[Records contained in a dataset]

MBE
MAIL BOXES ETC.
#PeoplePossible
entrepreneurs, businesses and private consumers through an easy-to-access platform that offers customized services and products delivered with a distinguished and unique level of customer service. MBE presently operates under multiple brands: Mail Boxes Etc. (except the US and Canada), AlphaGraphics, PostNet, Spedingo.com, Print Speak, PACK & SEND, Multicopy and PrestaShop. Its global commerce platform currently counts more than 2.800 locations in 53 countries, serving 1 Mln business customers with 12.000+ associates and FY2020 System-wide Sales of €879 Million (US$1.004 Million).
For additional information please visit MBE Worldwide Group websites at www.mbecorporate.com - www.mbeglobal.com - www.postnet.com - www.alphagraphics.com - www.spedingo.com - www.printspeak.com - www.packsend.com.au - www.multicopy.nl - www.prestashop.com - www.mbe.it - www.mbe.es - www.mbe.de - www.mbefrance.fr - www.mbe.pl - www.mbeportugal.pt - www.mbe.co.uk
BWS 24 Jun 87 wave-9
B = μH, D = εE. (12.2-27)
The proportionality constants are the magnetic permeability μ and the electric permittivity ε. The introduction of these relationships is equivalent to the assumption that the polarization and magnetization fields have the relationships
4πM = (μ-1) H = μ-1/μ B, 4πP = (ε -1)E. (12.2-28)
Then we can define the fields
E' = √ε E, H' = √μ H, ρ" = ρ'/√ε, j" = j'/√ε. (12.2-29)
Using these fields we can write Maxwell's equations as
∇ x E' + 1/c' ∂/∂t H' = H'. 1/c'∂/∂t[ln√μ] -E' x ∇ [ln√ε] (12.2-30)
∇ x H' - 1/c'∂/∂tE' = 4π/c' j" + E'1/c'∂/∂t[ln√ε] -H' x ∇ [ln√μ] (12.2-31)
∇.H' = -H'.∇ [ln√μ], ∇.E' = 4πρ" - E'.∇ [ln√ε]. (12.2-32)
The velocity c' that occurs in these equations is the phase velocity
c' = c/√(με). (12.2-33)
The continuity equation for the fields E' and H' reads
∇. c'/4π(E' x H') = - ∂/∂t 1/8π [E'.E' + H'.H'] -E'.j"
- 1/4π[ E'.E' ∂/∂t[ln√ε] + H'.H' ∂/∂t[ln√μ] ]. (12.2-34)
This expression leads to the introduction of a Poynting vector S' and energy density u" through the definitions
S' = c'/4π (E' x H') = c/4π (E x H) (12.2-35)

- **Problem to work on**:
Exactly as written, copy out all the entries above.

- **Response area**:
MBE
MAIL BOXES ETC.
#PeoplePossible
entrepreneurs, businesses and private consumers through an easy-to-access platform that offers customized services and products delivered with a distinguished and unique level of customer service. MBE presently operates under multiple brands: Mail Boxes Etc. (except the US and Canada), AlphaGraphics, PostNet, Spedingo.com, Print Speak, PACK & SEND, Multicopy and PrestaShop. Its global commerce platform currently counts more than 2.800 locations in 53 countries, serving 1 Mln business customers with 12.000+ associates and FY2020 System-wide Sales of €879 Million (US$1.004 Million).
For additional information please visit MBE Worldwide Group websites at www.mbecorporate.com - www.mbeglobal.com - www.postnet.com - www.alphagraphics.com - www.spedingo.com - www.printspeak.com - www.packsend.com.au - www.multicopy.nl - www.prestashop.com - www.mbe.it - www.mbe.es - www.mbe.de - www.mbefrance.fr - www.mbe.pl - www.mbeportugal.pt - www.mbe.co.uk
BWS 24 Jun 87 wave-9
B = μH, D = εE. (12.2-27)
The proportionality constants are the magnetic permeability μ and the electric permittivity ε. The introduction of these relationships is equivalent to the assumption that the polarization and magnetization fields have the relationships
4πM = (μ-1) H = μ-1/μ B, 4πP = (ε -1)E. (12.2-28)
Then we can define the fields
E' = √ε E, H' = √μ H, ρ" = ρ'/√ε, j" = j'/√ε. (12.2-29)
Using these fields we can write Maxwell's equations as
∇ x E' + 1/c' ∂/∂t H' = H'. 1/c'∂/∂t[ln√μ] -E' x ∇ [ln√ε] (12.2-30)
∇ x H' - 1/c'∂/∂tE' = 4π/c' j" + E'1/c'∂/∂t[ln√ε] -H' x ∇ [ln√μ] (12.2-31)
∇.H' = -H'.∇ [ln√μ], ∇.E' = 4πρ" - E'.∇ [ln√ε]. (12.2-32)
The velocity c' that occurs in these equations is the phase velocity
c' = c/√(με). (12.2-33)
The continuity equation for the fields E' and H' reads
∇. c'/4π(E' x H') = - ∂/∂t 1/8π [E'.E' + H'.H'] -E'.j"
- 1/4π[ E'.E' ∂/∂t[ln√ε] + H'.H' ∂/∂t[ln√μ] ]. (12.2-34)
This expression leads to the introduction of a Poynting vector S' and energy density u" through the definitions
S' = c'/4π (E' x H') = c/4π (E x H) (12.2-35)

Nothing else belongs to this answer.